夫婦怪獣に占領され壊滅状態の東京を救うため、ウルトラマンは最後の戦いを挑む・・・。


★★★★★★★★★★★★

《ウルトラマンがウルトラバーリアで津波をはねかえす》
聞き手;
「このアクションがカッコイイですよね」

きくち氏;
「ウルトラマン一人の見せ場ですから、気合が入りました。こういうシーンはひとり芝居ですから役者冥利に尽きるという反面、ウケないことは許されないんですから怖いです。シーゴラスの角で上空に突き上げられるカットを、トランポリンを使ってやりました。これも今まで無かったカットで、良かったですね」

聞き手;
「竜巻の特撮もすごかったですね。現場が気合入れてやってるわけですよね。こんなとき主役としては、じっと待ちながら見てるわけですか?」

きくち氏;
「いや、まだスーツを着てませんからね。進行状態を見てます」

聞き手;
「帰ってきたウルトラマンは、ヤラレタ怪獣の姿が痛々しいですね」

きくち氏;
「怪獣のやられた目にシエン化酸をいうのを落とすんです。すると煙が出て、いい感じになる。これが臭いんですよ。目にしみるし」

《戦いのさなか、ウルトラマンがコケる》
聞き手;
「今コケましたね」

きくち氏;
「こけたね。失敗だね。『いい、大丈夫』なんて言われてね。『編集でやる、編集でやるから』って(笑)」

聞き手;
「編集で何とかするって言われて、なんともなってなかったこともありましたか?」

きくち氏;
「ありましたけどね、それに対する文句は言えませんね。映画はあくまで監督のものなんです。僕らは、料理の素材みたいなもんです。素材がマズかったら、いくら料理人(監督)がうまくてもどうにもならない。素材がマズイのを、料理で誤魔化してくれとは言えませんよね。我々はとにかく、一生懸命やるだけなんです」

◆◆◆怪獣役者;遠矢孝信氏の証言◆◆◆
シーゴラス・シーモンスの時の監督の冨田さんは、隊長役の塚本信夫さんとかいろいろな俳優さんの動きをみてから、カット割りしておられました。

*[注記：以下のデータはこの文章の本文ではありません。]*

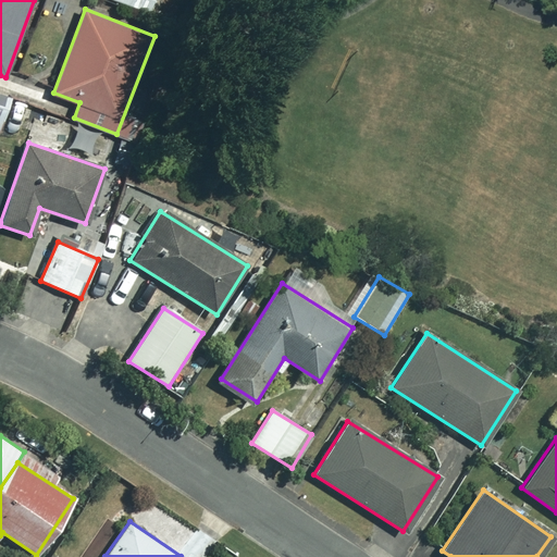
All buildings are outlined.
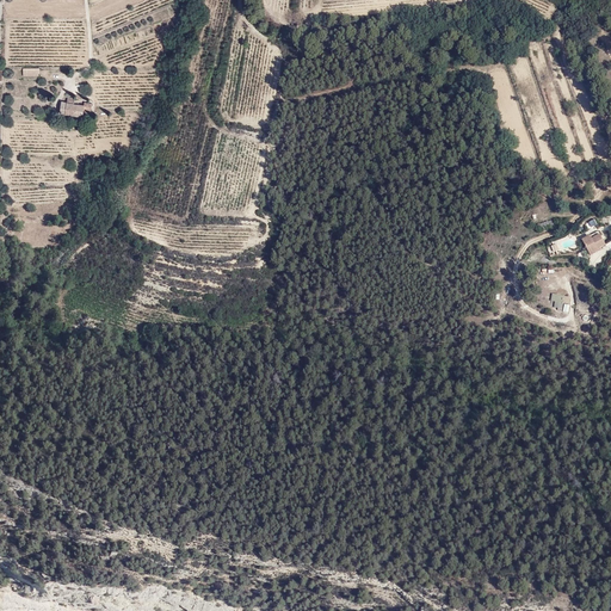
[(72,98),(66,97),(65,102),(60,102),(59,112),(80,117),(81,113),(81,110),(88,111),(90,104),(81,103),(81,105),(72,104),(72,98)]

ですから撮影時間が凄くかかって、現場が大分終わるのが遅くなって、文句を言うスタッフが多かったです。でも面白いことに、そんな監督だと案外いいものができるんです。現場で粘る監督は、30分番組では喜ばれない。でもそういう時でも熱意が伝われば、スタッフが協力していいものができるんですね。


★★★★★★★★★★★★
確か過去のウルトラシリーズで、複数怪獣が出てきた回では、兄弟または夫婦の関係にある怪獣同士が出たことは一度も無いと記憶する。このシーモンス、シーゴラスが初めてのつながりがある怪獣同士の共演になると思う。

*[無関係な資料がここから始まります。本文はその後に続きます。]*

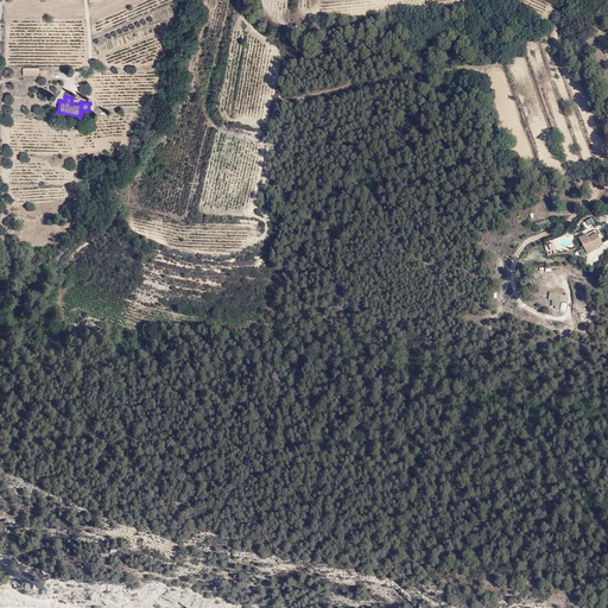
[(584,200),(576,203),(568,207),(574,219),(582,215),(581,213),(589,209),(584,200)]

大概は敵対関係にある。ミイラ怪人とドドンゴの関係は、いったい何だろう?師弟関係か?少なくとも兄弟ではあるまい。後になって、兄弟怪獣は出てくる。レッドギラスとブラックギラスは双子怪獣。ガロンとリットルは兄弟怪獣。だが夫婦怪獣は、このシーモンス・シーゴラスしか記憶に無い。

もっとも、ウルトラマン80以降と平成ウルトラシリーズの内容は分からないので、その辺に登場しているかもしれないが。貴重な存在である。西イリアン諸島に住む夫婦怪獣という設定であった。